Task description »
The records are to be repeated exactly, and any images in them are to be dropped.

- Opening Delimiter -

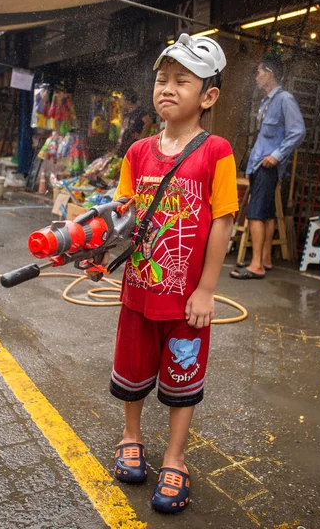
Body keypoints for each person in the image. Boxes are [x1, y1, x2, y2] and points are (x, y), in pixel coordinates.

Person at [104, 33, 238, 513]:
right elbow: (122, 216)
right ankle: (131, 434)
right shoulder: (137, 152)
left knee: (183, 378)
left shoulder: (216, 151)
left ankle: (176, 457)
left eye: (182, 81)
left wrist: (206, 289)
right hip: (138, 292)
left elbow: (222, 221)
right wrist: (99, 248)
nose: (168, 88)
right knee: (134, 371)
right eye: (162, 79)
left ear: (208, 96)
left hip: (186, 302)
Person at [230, 54, 306, 279]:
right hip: (258, 164)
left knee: (254, 214)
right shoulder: (268, 101)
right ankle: (265, 259)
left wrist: (277, 155)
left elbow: (298, 131)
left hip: (267, 166)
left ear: (269, 74)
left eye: (259, 73)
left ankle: (256, 266)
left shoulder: (284, 99)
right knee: (267, 213)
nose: (256, 78)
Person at [116, 89, 153, 158]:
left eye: (122, 99)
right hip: (126, 143)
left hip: (134, 144)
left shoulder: (139, 111)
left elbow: (148, 122)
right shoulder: (127, 112)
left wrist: (141, 137)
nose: (120, 101)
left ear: (128, 101)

- Closing Delimiter -

Your response »
Body keypoints for each person in the image. Boxes are [x1, y1, x2, y2] and points are (x, y), in pixel coordinates.

Person at [104, 33, 238, 513]:
right elbow: (122, 216)
right ankle: (131, 434)
right shoulder: (137, 152)
left knee: (183, 378)
left shoulder: (216, 151)
left ankle: (176, 457)
left eye: (182, 81)
left wrist: (206, 289)
right hip: (138, 292)
left elbow: (222, 221)
right wrist: (99, 248)
nose: (168, 88)
right knee: (134, 371)
right eye: (162, 79)
left ear: (208, 96)
left hip: (186, 302)
Person at [230, 54, 306, 279]:
right hip: (258, 164)
left knee: (254, 214)
right shoulder: (268, 101)
right ankle: (265, 259)
left wrist: (277, 155)
left elbow: (298, 131)
left hip: (267, 166)
left ear: (269, 74)
left eye: (259, 73)
left ankle: (256, 266)
left shoulder: (284, 99)
right knee: (267, 213)
nose: (256, 78)
Person at [116, 89, 153, 158]:
left eye: (122, 99)
right hip: (126, 143)
left hip: (134, 144)
left shoulder: (139, 111)
left elbow: (148, 122)
right shoulder: (127, 112)
left wrist: (141, 137)
nose: (120, 101)
left ear: (128, 101)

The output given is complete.